TEATRO DE OBJECTOS: "Perpetuum Mobile"



TEATRO DE OBJECTOS: “Perpetuum Mobile”
Criação, texto, dramaturgia, direcção e interpretação | Merce Tienda
Iluminação | David Durán
Desenho gráfico | Ana Jimenez
Video | MementoNet
50 Minutos | Maiores de 8 anos
A Sede
28 Out 2022 | sex | 22:00


O espaço d’A SEDE acolhe, até ao próximo sábado, o iNpróprio - Encontro Independente de Teatro Contemporâneo de Marionetas e Objectos na Sede. São seis as peças que integram a iniciativa, a primeira das quais, “Perpetuum Mobile”, teve lugar na noite da passada sexta feira. De Valência, Merce Tienda trouxe-nos um espectáculo de teatro de objectos, pequeno na sua duração mas enorme no contexto e significado das suas mensagens. Em jeito de apresentação, começa por dizer: “Sou Merce. Tienda. Como soa. Como uma tenda. Uma loja.” Nas mãos, um vasto conjunto de volumes, como quem está de partida. Nas palavras, o seu amor pelas coisas. Pelos “objectos lindos, perdidos, velhos, elásticos, partidos, brilhantes… objectos que representam momentos e objectos de pessoas.” Serão esses mesmos objectos, com as suas cores e texturas, as suas formas e volume, que, saídos das caixas e malas onde se encontram guardados, ganharão vida nas mãos da actriz, ao mesmo tempo ajudando a contar uma história que nos diz que, com maior ou menor esforço, temos em nós essa capacidade de nos levantarmos de cada vez que caímos. Ficarmos parados em frente a uma janela a olhar o mar - e a ser olhado por ele - não é solução.

Porque a vida é feita de ciclos, e ainda que Leonardo Da Vinci o tenha preconizado, a ideia de movimento perpétuo não se aplica aos objectos - de cada vez que lançamos um pião, sabemos que não ficará a rodar eternamente e, daí, prepararmos o baraço para voltar a lançá-lo.

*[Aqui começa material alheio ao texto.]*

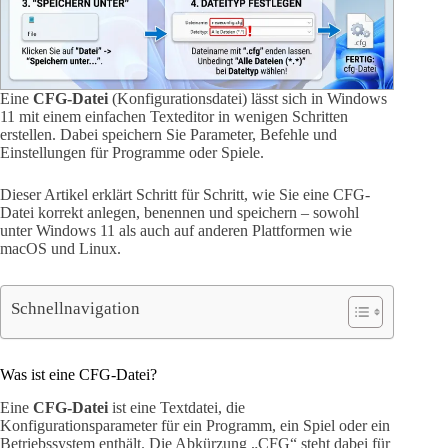
Eine
CFG-Datei
(Konfigurationsdatei) lässt sich in Windows
11 mit einem einfachen Texteditor in wenigen Schritten
erstellen. Dabei speichern Sie Parameter, Befehle und
Einstellungen für Programme oder Spiele.
Dieser Artikel erklärt Schritt für Schritt, wie Sie eine CFG-
Datei korrekt anlegen, benennen und speichern – sowohl
unter Windows 11 als auch auf anderen Plattformen wie
macOS und Linux.
Schnellnavigation
Was ist eine CFG-Datei?
Eine
CFG-Datei
ist eine Textdatei, die
Konfigurationsparameter für ein Programm, ein Spiel oder ein
Betriebssystem enthält. Die Abkürzung „CFG“ steht dabei für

É isso que Merce Tienda nos vem lembrar, recuando ao pior dia que a vida na Terra já suportou quando um asteróide se tresmalhou do espaço sideral e levou a uma extinção em massa que dizimou mais de 75% das espécies existentes. Recorrendo aos mais variados objectos que vai dispondo num pequeno tapete, a actriz avança a uma velocidade furiosa até aos dias de hoje, onde a destruição dos habitats, o uso excessivo de recursos naturais, a introdução de espécies invasoras, a poluição e as alterações climáticas, levam a que a comunidade científica considere que caminhamos para uma nova extinção em massa, 66 milhões de anos depois da anterior. Do geral para o particular, Merce Tienda fala-nos de si e da sua família, da forma como, a cada novo desafio, se forjaram novas soluções, numa história que cruza Sagunto e as praias do Levante com Madrid e Barcelona, turistas e hotéis com o negócio das paellas, Blasco Ibañez e Hemingway com Claudio Tolcachir e Xavier Bobés, a Guerra Civil de Espanha com dois espectadores na plateia.

Ficará sempre muito por dizer de um espectáculo que, com enorme subtileza, faz questão de colocar o dedo numa série de feridas. Que o faz com a verdade e a clarividência de quem sabe estar atento ao mundo à sua volta e, assertivamente, o questiona. A partir daqui, todo o mérito deve ser assacado à actriz ao fazer-nos acreditar em si e no seu mundo, que é também o nosso. Actriz todo-o-terreno, Merce Tienda tem trabalhado nas áreas do teatro, cinema e televisão, foi jornalista e locutora, viajou pelos quatro cantos do mundo, com representações tanto no Dubai ou em hospitais de África como no Kennedy Center de Washington. Estudou dança e arte dramática, praticou râguebi e futebol e começa agora a dominar o Kung Fu e o ukelele. Toda esta experiência e saber é colocada ao serviço de “Perpetuum Mobile”, uma peça que tem no monólogo inicial um momento de enorme emoção e cujo dinamismo a aproxima do teatro físico. Na memória permanecerá também a mímica da actriz, os seus extraordinários dotes de comunicadora e a forma como, com a ajuda de uma lata, um xaile, uma colher de pau, uma travessa e uns grãos de arroz, nos apresenta a sua avó. Uma peça genial a todos os títulos.